The question is: would it be sustainable in the long run? The outcome of the British saga seems to suggest it is not. The Visegrad problems are existential; if one looks into them, they are not dissimilar from those that have accompanied the long and troubled history of British membership and have in practice resulted in some examples of multiple speed (i.e. the opt-outs of the UK and Denmark for instance). When the obstacle is existential, multiple speeds can only provide a useful template for a transition, not for a permanent solution. Juncker’s reminder of the universal obligation to join the euro should be read in this context, particularly since it comes after some very strong words concerning the importance of the values that bind Europe together.

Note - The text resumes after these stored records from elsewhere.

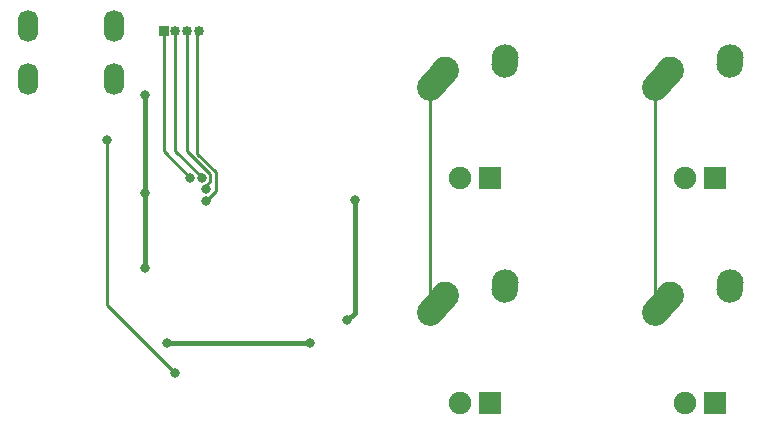
<source format=gtl>
%TF.GenerationSoftware,KiCad,Pcbnew,7.0.10*%
%TF.CreationDate,2024-01-31T10:21:27-06:00*%
%TF.ProjectId,Keyboard3x3,4b657962-6f61-4726-9433-78332e6b6963,rev?*%
%TF.SameCoordinates,Original*%
%TF.FileFunction,Copper,L1,Top*%
%TF.FilePolarity,Positive*%
%FSLAX46Y46*%
G04 Gerber Fmt 4.6, Leading zero omitted, Abs format (unit mm)*
G04 Created by KiCad (PCBNEW 7.0.10) date 2024-01-31 10:21:27*
%MOMM*%
%LPD*%
G01*
G04 APERTURE LIST*
G04 Aperture macros list*
%AMHorizOval*
0 Thick line with rounded ends*
0 $1 width*
0 $2 $3 position (X,Y) of the first rounded end (center of the circle)*
0 $4 $5 position (X,Y) of the second rounded end (center of the circle)*
0 Add line between two ends*
20,1,$1,$2,$3,$4,$5,0*
0 Add two circle primitives to create the rounded ends*
1,1,$1,$2,$3*
1,1,$1,$4,$5*%
G04 Aperture macros list end*
%TA.AperFunction,ComponentPad*%
%ADD10R,0.850000X0.850000*%
%TD*%
%TA.AperFunction,ComponentPad*%
%ADD11O,0.850000X0.850000*%
%TD*%
%TA.AperFunction,ComponentPad*%
%ADD12HorizOval,2.250000X0.655001X0.730000X-0.655001X-0.730000X0*%
%TD*%
%TA.AperFunction,ComponentPad*%
%ADD13C,2.250000*%
%TD*%
%TA.AperFunction,ComponentPad*%
%ADD14HorizOval,2.250000X0.020000X0.290000X-0.020000X-0.290000X0*%
%TD*%
%TA.AperFunction,ComponentPad*%
%ADD15C,1.905000*%
%TD*%
%TA.AperFunction,ComponentPad*%
%ADD16R,1.905000X1.905000*%
%TD*%
%TA.AperFunction,ComponentPad*%
%ADD17O,1.700000X2.700000*%
%TD*%
%TA.AperFunction,ViaPad*%
%ADD18C,0.800000*%
%TD*%
%TA.AperFunction,Conductor*%
%ADD19C,0.254000*%
%TD*%
%TA.AperFunction,Conductor*%
%ADD20C,0.381000*%
%TD*%
G04 APERTURE END LIST*
D10*
%TO.P,J5,1,Pin_1*%
%TO.N,Net-(J5-Pin_1)*%
X52460000Y-49920000D03*
D11*
%TO.P,J5,2,Pin_2*%
%TO.N,Net-(J5-Pin_2)*%
X53460000Y-49920000D03*
%TO.P,J5,3,Pin_3*%
%TO.N,Net-(J5-Pin_3)*%
X54460000Y-49920000D03*
%TO.P,J5,4,Pin_4*%
%TO.N,Net-(J5-Pin_4)*%
X55460000Y-49920000D03*
%TD*%
D12*
%TO.P,MX3,1,COL*%
%TO.N,COL1*%
X94710001Y-53955000D03*
D13*
X95365000Y-53225000D03*
D14*
%TO.P,MX3,2,ROW*%
%TO.N,Net-(D3-A)*%
X100385000Y-52435000D03*
D13*
X100405000Y-52145000D03*
D15*
%TO.P,MX3,3*%
%TO.N,N/C*%
X96595000Y-62305000D03*
D16*
%TO.P,MX3,4*%
X99135000Y-62305000D03*
%TD*%
D12*
%TO.P,MX1,1,COL*%
%TO.N,COL0*%
X75660001Y-53955000D03*
D13*
X76315000Y-53225000D03*
D14*
%TO.P,MX1,2,ROW*%
%TO.N,Net-(D1-A)*%
X81335000Y-52435000D03*
D13*
X81355000Y-52145000D03*
D15*
%TO.P,MX1,3*%
%TO.N,N/C*%
X77545000Y-62305000D03*
D16*
%TO.P,MX1,4*%
X80085000Y-62305000D03*
%TD*%
D12*
%TO.P,MX2,1,COL*%
%TO.N,COL0*%
X75660001Y-73005000D03*
D13*
X76315000Y-72275000D03*
D14*
%TO.P,MX2,2,ROW*%
%TO.N,Net-(D2-A)*%
X81335000Y-71485000D03*
D13*
X81355000Y-71195000D03*
D15*
%TO.P,MX2,3*%
%TO.N,N/C*%
X77545000Y-81355000D03*
D16*
%TO.P,MX2,4*%
X80085000Y-81355000D03*
%TD*%
D12*
%TO.P,MX4,1,COL*%
%TO.N,COL1*%
X94710001Y-73005000D03*
D13*
X95365000Y-72275000D03*
D14*
%TO.P,MX4,2,ROW*%
%TO.N,Net-(D4-A)*%
X100385000Y-71485000D03*
D13*
X100405000Y-71195000D03*
D15*
%TO.P,MX4,3*%
%TO.N,N/C*%
X96595000Y-81355000D03*
D16*
%TO.P,MX4,4*%
X99135000Y-81355000D03*
%TD*%
D17*
%TO.P,USB1,6,SHIELD*%
%TO.N,GND*%
X48302000Y-49450000D03*
X41002000Y-49450000D03*
X48302000Y-53950000D03*
X41002000Y-53950000D03*
%TD*%
D18*
%TO.N,Net-(J5-Pin_4)*%
X56032854Y-64296716D03*
%TO.N,Net-(J5-Pin_3)*%
X56076072Y-63225364D03*
%TO.N,Net-(J5-Pin_2)*%
X55685003Y-62305000D03*
%TO.N,Net-(J5-Pin_1)*%
X54685000Y-62305000D03*
%TO.N,+5V*%
X50875000Y-63575000D03*
X50875000Y-69925000D03*
X68020000Y-74370000D03*
X68655000Y-64210000D03*
X64845000Y-76275000D03*
X52780000Y-76275000D03*
X50875000Y-55320000D03*
%TO.N,Net-(U1-~{RESET})*%
X53415000Y-78815000D03*
X47700000Y-59130000D03*
%TD*%
D19*
%TO.N,Net-(J5-Pin_4)*%
X55320000Y-50060000D02*
X55460000Y-49920000D01*
X55320000Y-60269811D02*
X55320000Y-50060000D01*
X56866003Y-61815814D02*
X55320000Y-60269811D01*
X56866003Y-63463567D02*
X56866003Y-61815814D01*
X56032854Y-64296716D02*
X56866003Y-63463567D01*
%TO.N,Net-(J5-Pin_2)*%
X53460000Y-60051866D02*
X53460000Y-49920000D01*
%TO.N,Net-(J5-Pin_3)*%
X55792773Y-63225364D02*
X56412003Y-62606134D01*
X56076072Y-63225364D02*
X55792773Y-63225364D01*
X56412003Y-62606134D02*
X56412003Y-62003866D01*
X56412003Y-62003866D02*
X54460000Y-60051863D01*
X54460000Y-60051863D02*
X54460000Y-49920000D01*
%TO.N,Net-(J5-Pin_2)*%
X55685003Y-62305000D02*
X55685003Y-62276869D01*
X55685003Y-62276869D02*
X53460000Y-60051866D01*
%TO.N,Net-(J5-Pin_1)*%
X54685000Y-62305000D02*
X52460000Y-60080000D01*
X52460000Y-60080000D02*
X52460000Y-49920000D01*
D20*
%TO.N,+5V*%
X50875000Y-63575000D02*
X50875000Y-55320000D01*
X50875000Y-69925000D02*
X50875000Y-63575000D01*
X68655000Y-73735000D02*
X68655000Y-64210000D01*
X52780000Y-76275000D02*
X64845000Y-76275000D01*
X68020000Y-74370000D02*
X68655000Y-73735000D01*
D19*
%TO.N,COL0*%
X75005000Y-54685000D02*
X75005000Y-73735000D01*
%TO.N,COL1*%
X94055000Y-54685000D02*
X94055000Y-73735000D01*
%TO.N,Net-(U1-~{RESET})*%
X47700000Y-73100000D02*
X47700000Y-59130000D01*
X53415000Y-78815000D02*
X47700000Y-73100000D01*
%TD*%
M02*

</source>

This contradiction explains Juncker’s blunt rejection of separate institutions and even a specific budget for the Eurozone. These words are welcome for two reasons. The single market and monetary union are closely interconnected; the euro is first of all a logical consequence of the single market. There is no way to separate the management of one from the other. Flexibility is welcome and indeed necessary, one can have exemptions in the implementation of rules, but separate institutions would lead to disaster. Second, the Eurozone must remain open to new members; separate institutions would create walls. The implication is that, while multiple speeds can be a necessary way to make progress, they should not lead to a permanent multilevel institutional architecture. This will become more and not less true if and when a group of core countries moves in the direction of deeper integration.
* Riccardo Perissich is former Director General of the European Commission.